▶ [The problem]
Pictures excluded, copy all of the data below exactly.

Saved data entries
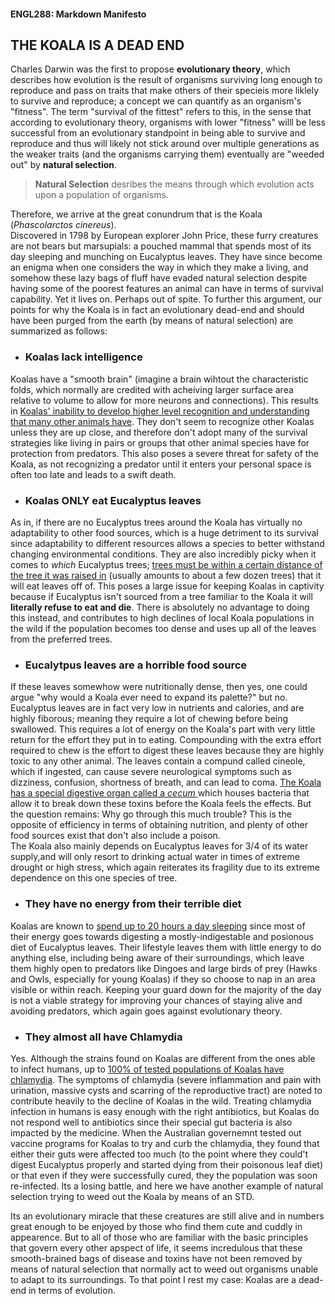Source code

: #### ENGL288: Markdown Manifesto

## **THE KOALA IS A DEAD END**

Charles Darwin was the first to propose **evolutionary theory**, which describes how evolution is the result of organisms surviving long enough to reproduce
and pass on traits that make others of their specieis more liklely to survive and reproduce; a concept we can quantify as an organism's "fitness". 
The term "survival of the fittest" refers to this, in the sense that according to evolutionary theory, organisms with lower "fitness" willl be less successful
from an evolutionary standpoint in being able to survive and reproduce and thus will likely not stick around over multiple generations as the weaker
traits (and the organisms carrying them) eventually are "weeded out" by **natural selection**. 
> **Natural Selection** desribes the means through which evolution acts upon a population of organisms. 

Therefore, we arrive at the great conundrum that is the Koala (_Phascolarctos cinereus_).  
Discovered in 1798 by European explorer John Price, these furry creatures are not bears but marsupials: a pouched mammal that spends most of its day
sleeping and munching on Eucalyptus leaves. They have since become an enigma when one considers the way in which they make a living, and somehow these 
lazy bags of fluff have evaded natural selection despite having some of the poorest features an animal can have in terms of survival capability. 
Yet it lives on. Perhaps out of spite. 
To further this argument, our points for why the Koala is in fact an evolutionary dead-end and should have been purged from the earth (by means of natural selection) 
are summarized as follows:

* ### Koalas lack intelligence  
Koalas have a "smooth brain" (imagine a brain wihtout the characteristic folds, which normally are credited with acheiving larger surface area relative to 
volume to allow for more neurons and connections). This results in [Koalas' inability to develop higher level recognition and understanding that many 
other animals have](https://blogs.unimelb.edu.au/sciencecommunication/2017/09/17/koalas-not-the-smartest-tool-in-the-shed/). They don't seem to recognize other Koalas unless they are up close, and therefore don't adopt many of the survival strategies like 
living in pairs or groups that other animal species have for protection from predators. This also poses a severe threat for safety of the Koala, as not
recognizing a predator until it enters your personal space is often too late and leads to a swift death. 

* ### Koalas ONLY eat Eucalyptus leaves  
As in, if there are no Eucalyptus trees around the Koala has virtually no adaptability to other food sources, which is a huge detriment to its survival
since adaptability to different resources allows a species to better withstand changing environmental conditions. They are also incredibly picky when it 
comes to _which_ Eucalyptus trees; [trees must be within a certain distance of the tree it was raised in](https://environment.des.qld.gov.au/wildlife/animals/living-with/koalas/facts) (usually amounts to about a few dozen trees) that 
it will eat leaves off of. This poses a large issue for keeping Koalas in captivity because if Eucalyptus isn't sourced from a tree familiar to the Koala
it will **literally refuse to eat and die**. There is absolutely no advantage to doing this instead, and contributes to high declines of local Koala populations
in the wild if the population becomes too dense and uses up all of the leaves from the preferred trees. 

* ### Eucalytpus leaves are a horrible food source  
If these leaves somewhow were nutritionally dense, then yes, one could argue "why would a Koala ever need to expand its palette?" but no. Eucalyptus leaves
are in fact very low in nutrients and calories, and are highly fiborous; meaning they require a lot of chewing before being swallowed. This requires a lot 
of energy on the Koala's part with very little return for the effort they put in to eating. Compounding with the extra effort required to chew is the effort
to digest these leaves because they are highly toxic to any other animal. The leaves contain a compund called cineole, which if ingested, can cause severe 
neurological symptoms such as dizziness, confusion, shortness of breath, and can lead to coma. [The Koala has a special digestive organ called a _cecum_ ](https://environment.des.qld.gov.au/wildlife/animals/living-with/koalas/facts)
which houses bacteria that allow it to break down these toxins before the Koala feels the effects. But the question remains: Why go through this much trouble?
This is the opposite of efficiency in terms of obtaining nutrition, and plenty of other food sources exist that don't also include a poison.  
The Koala also mainly depends on Eucalyptus leaves for 3/4 of its water supply,and will only resort to drinking actual water in times of extreme drought or 
high stress, which again reiterates its fragility due to its extreme dependence on this one species of tree. 

* ### They have no energy from their terrible diet
Koalas are known to [spend up to 20 hours a day sleeping](https://environment.des.qld.gov.au/wildlife/animals/living-with/koalas/facts) since most of their energy goes towards digesting a mostly-indigestable and posionous diet of Eucalyptus 
leaves. Their lifestyle leaves them with little energy to do anything else, including being aware of their surroundings, which leave them highly open to 
predators like Dingoes and large birds of prey (Hawks and Owls, especially for young Koalas) if they so choose to nap in an area visible or within reach. 
Keeping your guard down for the majority of the day is not a viable strategy for improving your chances of staying alive and avoiding predators, which again
goes against evolutionary theory.

* ### They almost all have Chlamydia
Yes. Although the strains found on Koalas are different from the ones able to infect humans, up to [100% of tested populations of Koalas have chlamydia](https://www.smithsonianmag.com/smart-news/australia-begins-vaccinating-hundreds-of-koalas-against-chlamydia-in-trial-180978900/). 
The symptoms of chlamydia (severe inflammation and pain with urination, massive cysts and scarring of the reproductive tract) are noted to contribute 
heavily to the decline of Koalas in the wild. Treating chlamydia infection in humans is easy enough with the right antibiotics, but Koalas do not respond 
well to antibiotics since their special gut bacteria is also impacted by the medicine. When the Australian governemnt tested out vaccine programs for Koalas
to try and curb the chlamydia, they found that either their guts were affected too much (to the point where they could't digest Eucalyptus properly and 
started dying from their poisonous leaf diet) or that even if they were successfully cured, they the population was soon re-infected. Its a losing battle,
and here we have another example of natural selection trying to weed out the Koala by means of an STD. 

Its an evolutionary miracle that these creatures are still alive and in numbers great enough to be enjoyed by those who find them cute and cuddly in appearence.
But to all of those who are familiar with the basic principles that govern every other apspect of life, it seems incredulous that these smooth-brained bags 
of disease and toxins have not been removed by means of natural selection that normally act to weed out organisms unable to adapt to its surroundings. To
that point I rest my case: Koalas are a dead-end in terms of evolution.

▶ [Response area]
Source code

: #### ENGL288: Markdown Manifesto

## **THE KOALA IS A DEAD END**

Charles Darwin was the first to propose **evolutionary theory**, which describes how evolution is the result of organisms surviving long enough to reproduce
and pass on traits that make others of their specieis more liklely to survive and reproduce; a concept we can quantify as an organism's "fitness". 
The term "survival of the fittest" refers to this, in the sense that according to evolutionary theory, organisms with lower "fitness" willl be less successful
from an evolutionary standpoint in being able to survive and reproduce and thus will likely not stick around over multiple generations as the weaker
traits (and the organisms carrying them) eventually are "weeded out" by **natural selection**. 
> **Natural Selection** desribes the means through which evolution acts upon a population of organisms. 

Therefore, we arrive at the great conundrum that is the Koala (_Phascolarctos cinereus_).  
Discovered in 1798 by European explorer John Price, these furry creatures are not bears but marsupials: a pouched mammal that spends most of its day
sleeping and munching on Eucalyptus leaves. They have since become an enigma when one considers the way in which they make a living, and somehow these 
lazy bags of fluff have evaded natural selection despite having some of the poorest features an animal can have in terms of survival capability. 
Yet it lives on. Perhaps out of spite. 
To further this argument, our points for why the Koala is in fact an evolutionary dead-end and should have been purged from the earth (by means of natural selection) 
are summarized as follows:

* ### Koalas lack intelligence  
Koalas have a "smooth brain" (imagine a brain wihtout the characteristic folds, which normally are credited with acheiving larger surface area relative to 
volume to allow for more neurons and connections). This results in [Koalas' inability to develop higher level recognition and understanding that many 
other animals have](https://blogs.unimelb.edu.au/sciencecommunication/2017/09/17/koalas-not-the-smartest-tool-in-the-shed/). They don't seem to recognize other Koalas unless they are up close, and therefore don't adopt many of the survival strategies like 
living in pairs or groups that other animal species have for protection from predators. This also poses a severe threat for safety of the Koala, as not
recognizing a predator until it enters your personal space is often too late and leads to a swift death. 

* ### Koalas ONLY eat Eucalyptus leaves  
As in, if there are no Eucalyptus trees around the Koala has virtually no adaptability to other food sources, which is a huge detriment to its survival
since adaptability to different resources allows a species to better withstand changing environmental conditions. They are also incredibly picky when it 
comes to _which_ Eucalyptus trees; [trees must be within a certain distance of the tree it was raised in](https://environment.des.qld.gov.au/wildlife/animals/living-with/koalas/facts) (usually amounts to about a few dozen trees) that 
it will eat leaves off of. This poses a large issue for keeping Koalas in captivity because if Eucalyptus isn't sourced from a tree familiar to the Koala
it will **literally refuse to eat and die**. There is absolutely no advantage to doing this instead, and contributes to high declines of local Koala populations
in the wild if the population becomes too dense and uses up all of the leaves from the preferred trees. 

* ### Eucalytpus leaves are a horrible food source  
If these leaves somewhow were nutritionally dense, then yes, one could argue "why would a Koala ever need to expand its palette?" but no. Eucalyptus leaves
are in fact very low in nutrients and calories, and are highly fiborous; meaning they require a lot of chewing before being swallowed. This requires a lot 
of energy on the Koala's part with very little return for the effort they put in to eating. Compounding with the extra effort required to chew is the effort
to digest these leaves because they are highly toxic to any other animal. The leaves contain a compund called cineole, which if ingested, can cause severe 
neurological symptoms such as dizziness, confusion, shortness of breath, and can lead to coma. [The Koala has a special digestive organ called a _cecum_ ](https://environment.des.qld.gov.au/wildlife/animals/living-with/koalas/facts)
which houses bacteria that allow it to break down these toxins before the Koala feels the effects. But the question remains: Why go through this much trouble?
This is the opposite of efficiency in terms of obtaining nutrition, and plenty of other food sources exist that don't also include a poison.  
The Koala also mainly depends on Eucalyptus leaves for 3/4 of its water supply,and will only resort to drinking actual water in times of extreme drought or 
high stress, which again reiterates its fragility due to its extreme dependence on this one species of tree. 

* ### They have no energy from their terrible diet
Koalas are known to [spend up to 20 hours a day sleeping](https://environment.des.qld.gov.au/wildlife/animals/living-with/koalas/facts) since most of their energy goes towards digesting a mostly-indigestable and posionous diet of Eucalyptus 
leaves. Their lifestyle leaves them with little energy to do anything else, including being aware of their surroundings, which leave them highly open to 
predators like Dingoes and large birds of prey (Hawks and Owls, especially for young Koalas) if they so choose to nap in an area visible or within reach. 
Keeping your guard down for the majority of the day is not a viable strategy for improving your chances of staying alive and avoiding predators, which again
goes against evolutionary theory.

* ### They almost all have Chlamydia
Yes. Although the strains found on Koalas are different from the ones able to infect humans, up to [100% of tested populations of Koalas have chlamydia](https://www.smithsonianmag.com/smart-news/australia-begins-vaccinating-hundreds-of-koalas-against-chlamydia-in-trial-180978900/). 
The symptoms of chlamydia (severe inflammation and pain with urination, massive cysts and scarring of the reproductive tract) are noted to contribute 
heavily to the decline of Koalas in the wild. Treating chlamydia infection in humans is easy enough with the right antibiotics, but Koalas do not respond 
well to antibiotics since their special gut bacteria is also impacted by the medicine. When the Australian governemnt tested out vaccine programs for Koalas
to try and curb the chlamydia, they found that either their guts were affected too much (to the point where they could't digest Eucalyptus properly and 
started dying from their poisonous leaf diet) or that even if they were successfully cured, they the population was soon re-infected. Its a losing battle,
and here we have another example of natural selection trying to weed out the Koala by means of an STD. 

Its an evolutionary miracle that these creatures are still alive and in numbers great enough to be enjoyed by those who find them cute and cuddly in appearence.
But to all of those who are familiar with the basic principles that govern every other apspect of life, it seems incredulous that these smooth-brained bags 
of disease and toxins have not been removed by means of natural selection that normally act to weed out organisms unable to adapt to its surroundings. To
that point I rest my case: Koalas are a dead-end in terms of evolution.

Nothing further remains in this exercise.